It is well known that visual speech information extracted from video of the speaker’s mouth region can improve performance of automatic speech recognizers, especially their robustness to acoustic degradation. However, the vast majority of research in this area has focused on the use of frontal videos of the speaker’s face, a clearly restrictive assumption that limits the applicability of audio-visual automatic speech recognition (AVASR) technology in realistic human-computer interaction. In this chapter, the authors advance beyond the single-camera, frontal-view AVASR paradigm, investigating various important aspects of the visual speech recognition problem across multiple camera views of the speaker, expanding on their recent work. The authors base their study on an audio-visual database that contains synchronous frontal and profile views of multiple speakers, uttering connected digit strings. They first develop an appearance-based visual front-end that extracts features for frontal and profile videos in a similar fashion. Subsequently, the authors focus on three key areas concerning speech recognition based on the extracted features: (a) Comparing frontal and profile visual speech recognition performance to quantify any degradation across views; (b) Fusing the available synchronous camera views for improved recognition in scenarios where multiple views can be used; and (c) Recognizing visual speech using a single pose-invariant statistical model, regardless of camera view. In particular, for the latter, a feature normalization approach between poses is investigated. Experiments on the available database are reported in all above areas. This chapter constitutes the first comprehensive study on the subject of visual speech recognition across multiple views.
TopIntroduction
Recent algorithmic advances in the field of automatic speech recognition (ASR) together with progress in technologies such as speech synthesis, natural language understanding, and dialog modeling have allowed deployment of many automatic systems for human-computer interaction. Of course, these systems require highly accurate ASR to achieve successful task completion and user satisfaction. Although this in general is attainable in relatively quiet environments and for low- to medium-complexity recognition tasks, ASR performance degrades significantly in noisy acoustic environments, especially under conditions mismatched to training data (Junqua, 2000).

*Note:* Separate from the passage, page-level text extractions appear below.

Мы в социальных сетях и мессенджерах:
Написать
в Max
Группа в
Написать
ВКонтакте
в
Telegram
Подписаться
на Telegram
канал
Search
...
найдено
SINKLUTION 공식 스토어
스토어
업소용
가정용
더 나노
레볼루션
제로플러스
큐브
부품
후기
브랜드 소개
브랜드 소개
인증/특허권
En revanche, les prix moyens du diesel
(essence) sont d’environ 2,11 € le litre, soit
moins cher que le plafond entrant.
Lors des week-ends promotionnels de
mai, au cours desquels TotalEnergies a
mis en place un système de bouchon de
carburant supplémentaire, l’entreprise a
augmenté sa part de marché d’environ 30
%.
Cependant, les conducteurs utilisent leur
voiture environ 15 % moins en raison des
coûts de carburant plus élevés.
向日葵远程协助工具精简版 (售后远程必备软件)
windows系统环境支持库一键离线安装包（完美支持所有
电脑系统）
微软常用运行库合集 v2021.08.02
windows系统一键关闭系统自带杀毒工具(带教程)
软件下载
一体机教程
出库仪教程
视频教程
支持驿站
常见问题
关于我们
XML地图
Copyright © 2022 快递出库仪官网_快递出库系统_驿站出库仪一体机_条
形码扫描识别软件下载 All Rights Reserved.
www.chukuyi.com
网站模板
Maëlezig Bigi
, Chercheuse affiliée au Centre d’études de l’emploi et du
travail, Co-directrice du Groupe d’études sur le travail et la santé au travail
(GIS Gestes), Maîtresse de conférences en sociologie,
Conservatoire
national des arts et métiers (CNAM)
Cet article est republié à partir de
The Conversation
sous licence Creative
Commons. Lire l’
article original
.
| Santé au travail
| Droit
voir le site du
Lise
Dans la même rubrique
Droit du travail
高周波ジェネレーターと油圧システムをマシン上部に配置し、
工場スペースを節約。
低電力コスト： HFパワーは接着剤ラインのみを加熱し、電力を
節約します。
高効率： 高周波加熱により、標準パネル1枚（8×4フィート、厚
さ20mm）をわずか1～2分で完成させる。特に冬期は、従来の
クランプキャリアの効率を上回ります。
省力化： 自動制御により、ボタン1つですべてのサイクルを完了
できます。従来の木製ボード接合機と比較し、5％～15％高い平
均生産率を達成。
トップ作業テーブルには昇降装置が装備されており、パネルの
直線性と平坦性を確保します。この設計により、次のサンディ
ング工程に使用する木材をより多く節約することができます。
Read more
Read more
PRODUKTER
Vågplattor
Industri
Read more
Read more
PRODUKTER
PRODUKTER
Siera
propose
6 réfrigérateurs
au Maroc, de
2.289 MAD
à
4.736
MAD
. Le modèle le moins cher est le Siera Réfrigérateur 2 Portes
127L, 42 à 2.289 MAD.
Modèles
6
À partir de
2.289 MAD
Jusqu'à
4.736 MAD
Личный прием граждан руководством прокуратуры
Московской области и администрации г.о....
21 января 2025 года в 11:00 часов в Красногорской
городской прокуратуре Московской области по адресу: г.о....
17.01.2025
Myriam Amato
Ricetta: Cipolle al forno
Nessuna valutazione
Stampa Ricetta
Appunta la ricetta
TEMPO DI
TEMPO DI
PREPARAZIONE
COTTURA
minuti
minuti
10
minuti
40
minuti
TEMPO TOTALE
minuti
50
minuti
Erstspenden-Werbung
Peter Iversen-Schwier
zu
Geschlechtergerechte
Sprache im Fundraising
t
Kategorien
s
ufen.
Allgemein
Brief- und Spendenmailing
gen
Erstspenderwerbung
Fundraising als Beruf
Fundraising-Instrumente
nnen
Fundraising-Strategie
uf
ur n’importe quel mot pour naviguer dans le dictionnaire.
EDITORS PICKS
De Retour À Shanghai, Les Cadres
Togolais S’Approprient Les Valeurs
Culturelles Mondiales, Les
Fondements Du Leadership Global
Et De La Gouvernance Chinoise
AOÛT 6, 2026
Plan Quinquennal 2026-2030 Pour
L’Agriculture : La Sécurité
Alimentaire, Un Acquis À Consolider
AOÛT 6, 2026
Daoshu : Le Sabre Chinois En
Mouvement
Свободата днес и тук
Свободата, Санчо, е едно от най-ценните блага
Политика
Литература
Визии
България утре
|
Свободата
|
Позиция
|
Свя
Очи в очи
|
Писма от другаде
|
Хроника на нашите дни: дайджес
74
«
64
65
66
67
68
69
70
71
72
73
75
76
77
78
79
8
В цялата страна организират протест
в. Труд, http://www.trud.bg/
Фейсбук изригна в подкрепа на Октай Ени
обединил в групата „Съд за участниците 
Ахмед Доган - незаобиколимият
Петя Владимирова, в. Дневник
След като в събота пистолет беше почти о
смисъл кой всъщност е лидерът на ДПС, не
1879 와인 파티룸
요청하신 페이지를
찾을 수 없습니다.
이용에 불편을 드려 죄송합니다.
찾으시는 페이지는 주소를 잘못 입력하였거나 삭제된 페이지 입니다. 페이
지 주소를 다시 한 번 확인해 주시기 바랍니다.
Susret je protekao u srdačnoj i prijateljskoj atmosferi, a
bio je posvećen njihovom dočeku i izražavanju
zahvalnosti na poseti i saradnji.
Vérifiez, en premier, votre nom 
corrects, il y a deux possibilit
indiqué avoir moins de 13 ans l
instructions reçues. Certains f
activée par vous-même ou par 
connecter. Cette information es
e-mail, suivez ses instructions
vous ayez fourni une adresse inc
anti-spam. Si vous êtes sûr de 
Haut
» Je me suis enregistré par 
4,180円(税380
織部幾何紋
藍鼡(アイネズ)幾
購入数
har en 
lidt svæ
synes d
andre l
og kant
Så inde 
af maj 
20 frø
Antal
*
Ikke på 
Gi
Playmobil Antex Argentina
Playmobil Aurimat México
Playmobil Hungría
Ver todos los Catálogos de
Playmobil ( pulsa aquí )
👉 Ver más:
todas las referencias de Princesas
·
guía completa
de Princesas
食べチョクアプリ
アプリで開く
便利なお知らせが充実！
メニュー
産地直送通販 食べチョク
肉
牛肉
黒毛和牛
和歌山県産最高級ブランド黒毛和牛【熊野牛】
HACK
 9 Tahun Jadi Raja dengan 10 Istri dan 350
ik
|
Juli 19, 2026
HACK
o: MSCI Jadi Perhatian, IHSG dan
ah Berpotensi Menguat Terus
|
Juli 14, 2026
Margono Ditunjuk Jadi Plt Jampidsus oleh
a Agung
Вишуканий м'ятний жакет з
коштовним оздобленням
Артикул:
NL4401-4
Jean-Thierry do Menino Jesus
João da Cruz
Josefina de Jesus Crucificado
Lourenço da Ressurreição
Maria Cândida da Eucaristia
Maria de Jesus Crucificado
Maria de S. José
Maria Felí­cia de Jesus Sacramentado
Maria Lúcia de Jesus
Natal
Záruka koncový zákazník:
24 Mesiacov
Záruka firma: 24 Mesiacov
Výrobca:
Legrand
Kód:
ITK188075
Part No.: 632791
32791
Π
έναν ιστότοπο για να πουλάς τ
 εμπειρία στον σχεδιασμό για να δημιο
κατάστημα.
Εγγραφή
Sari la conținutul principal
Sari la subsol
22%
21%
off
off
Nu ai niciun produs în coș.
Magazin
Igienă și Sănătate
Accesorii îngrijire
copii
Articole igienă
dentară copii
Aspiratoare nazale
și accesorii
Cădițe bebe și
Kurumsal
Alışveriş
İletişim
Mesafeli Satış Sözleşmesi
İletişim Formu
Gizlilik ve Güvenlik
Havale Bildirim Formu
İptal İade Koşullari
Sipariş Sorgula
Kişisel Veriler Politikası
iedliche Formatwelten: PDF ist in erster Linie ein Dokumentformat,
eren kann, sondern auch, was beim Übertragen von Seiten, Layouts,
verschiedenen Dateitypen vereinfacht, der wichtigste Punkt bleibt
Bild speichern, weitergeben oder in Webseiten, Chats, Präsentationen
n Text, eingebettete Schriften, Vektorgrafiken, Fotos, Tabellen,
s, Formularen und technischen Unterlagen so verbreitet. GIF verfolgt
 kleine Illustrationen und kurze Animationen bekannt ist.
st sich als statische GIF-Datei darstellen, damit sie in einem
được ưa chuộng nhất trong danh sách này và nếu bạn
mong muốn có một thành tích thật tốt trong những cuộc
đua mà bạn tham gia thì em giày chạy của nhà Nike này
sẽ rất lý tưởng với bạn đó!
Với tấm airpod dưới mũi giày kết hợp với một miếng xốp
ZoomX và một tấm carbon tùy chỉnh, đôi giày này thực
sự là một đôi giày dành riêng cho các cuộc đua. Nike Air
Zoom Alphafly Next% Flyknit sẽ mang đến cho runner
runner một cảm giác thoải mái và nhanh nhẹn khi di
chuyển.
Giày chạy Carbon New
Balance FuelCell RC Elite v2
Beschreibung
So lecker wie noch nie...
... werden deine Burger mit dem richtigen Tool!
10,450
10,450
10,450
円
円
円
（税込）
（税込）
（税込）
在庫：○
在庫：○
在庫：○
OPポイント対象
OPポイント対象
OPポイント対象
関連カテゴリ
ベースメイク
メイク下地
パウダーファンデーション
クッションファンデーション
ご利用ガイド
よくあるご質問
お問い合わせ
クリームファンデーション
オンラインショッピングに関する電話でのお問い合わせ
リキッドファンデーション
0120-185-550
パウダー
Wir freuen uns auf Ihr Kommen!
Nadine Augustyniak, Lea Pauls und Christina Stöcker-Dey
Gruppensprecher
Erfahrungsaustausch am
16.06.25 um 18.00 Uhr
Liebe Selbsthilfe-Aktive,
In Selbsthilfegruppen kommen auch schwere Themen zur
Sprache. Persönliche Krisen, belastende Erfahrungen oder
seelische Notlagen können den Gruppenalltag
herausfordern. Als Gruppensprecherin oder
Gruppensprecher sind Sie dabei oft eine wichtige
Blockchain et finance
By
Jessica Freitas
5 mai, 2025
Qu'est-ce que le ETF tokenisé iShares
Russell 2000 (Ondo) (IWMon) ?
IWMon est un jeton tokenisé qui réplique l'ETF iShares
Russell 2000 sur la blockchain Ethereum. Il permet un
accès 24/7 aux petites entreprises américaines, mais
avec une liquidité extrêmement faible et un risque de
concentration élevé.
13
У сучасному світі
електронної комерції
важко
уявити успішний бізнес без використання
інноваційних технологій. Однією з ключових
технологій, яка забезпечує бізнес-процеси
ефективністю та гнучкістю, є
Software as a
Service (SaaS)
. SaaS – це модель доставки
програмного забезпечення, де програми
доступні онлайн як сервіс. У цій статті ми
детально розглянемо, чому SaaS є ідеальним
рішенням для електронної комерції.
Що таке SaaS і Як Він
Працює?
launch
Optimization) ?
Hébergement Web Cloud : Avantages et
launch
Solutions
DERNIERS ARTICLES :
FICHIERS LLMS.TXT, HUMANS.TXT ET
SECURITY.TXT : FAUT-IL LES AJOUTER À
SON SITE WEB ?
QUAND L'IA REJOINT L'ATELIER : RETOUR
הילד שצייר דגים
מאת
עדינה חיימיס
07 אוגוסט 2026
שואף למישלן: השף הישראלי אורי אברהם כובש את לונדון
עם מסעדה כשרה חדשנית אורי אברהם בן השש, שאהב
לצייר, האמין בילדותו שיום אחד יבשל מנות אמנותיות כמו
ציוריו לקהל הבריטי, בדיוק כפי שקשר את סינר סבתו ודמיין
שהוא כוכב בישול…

One possible avenue proposed for improving ASR robustness to noise is to incorporate visual speech information extracted from a speaker’s face into the speech recognition process – thus giving rise to audio-visual ASR (AVASR) systems. Indeed, over the past two decades, significant progress has been achieved in this field, and many researchers have been able to demonstrate dramatic gains in bimodal ASR accuracy, in line with expectations from human speech perception studies (Sumby and Pollack, 1954). Overviews of such efforts can be found in Chibelushi et al. (2002) and Potamianos et al. (2003), among others. In spite however of this progress, practical deployments of AVASR systems have yet to emerge. This we believe is mainly due to the fact that most research in this field has neglected addressing robustness of the AVASR visual front-end component to realistic video data. One of the most critical overseen issues is speaker head pose variation, or in other words the camera view-point of the speaker’s face.
Indeed, with a few exceptions reviewed in the Background section, nearly all work in the literature has concentrated on the case where the speaker’s face is captured in a fully frontal pose – a rather restrictive human-computer interaction scenario, a fact also made clear in Figure 1. For example, one potential AVASR application is speech recognition using mobile devices such as cell phones. Device placement with respect to the head does not allow frontal AVASR in this case. Another interesting scenario is that of in-vehicle AVASR. Due to frequent driver head movement, a frontal pose cannot be guaranteed, regardless of camera placement – for example at the rear-view mirror, the cabin driver-side column, or the instrument console. Other possibilities include the design of an audio-visual headset, where a miniature camera is placed next to the microphone in the wearable boom. Requiring frontal views of the speaker mouth means that the device may be designed to protrude unnecessarily in front of the mouth, creating headset instability and usability issues (Gagne et al., 2001; Huang et al., 2004). In contrast, placing the camera to the side of the face would allow a significantly shorter boom, hence resulting in a lighter and easier to use headset. Finally, an interesting scenario is this of AVASR during meetings and lectures inside smart rooms. There, pan-tilt-zoom (PTZ) cameras can track the meeting speaker(s) providing high resolution views. However, due to the camera fixed placements in space, frontal speaker views cannot be guaranteed. This latter scenario motivates our work. It is discussed in more detail later on in this book chapter, together with the audio-visual database collected in this domain to drive our research.
Figure 1. Examples of practical scenarios where frontal AVASR is inadequate: (a) Driver data inside an automobile; (b) Mouth region data from a specially designed audio-visual headset; (c) Data from a lecturer captured by a pan-tilt-zoom camera inside a smart-room.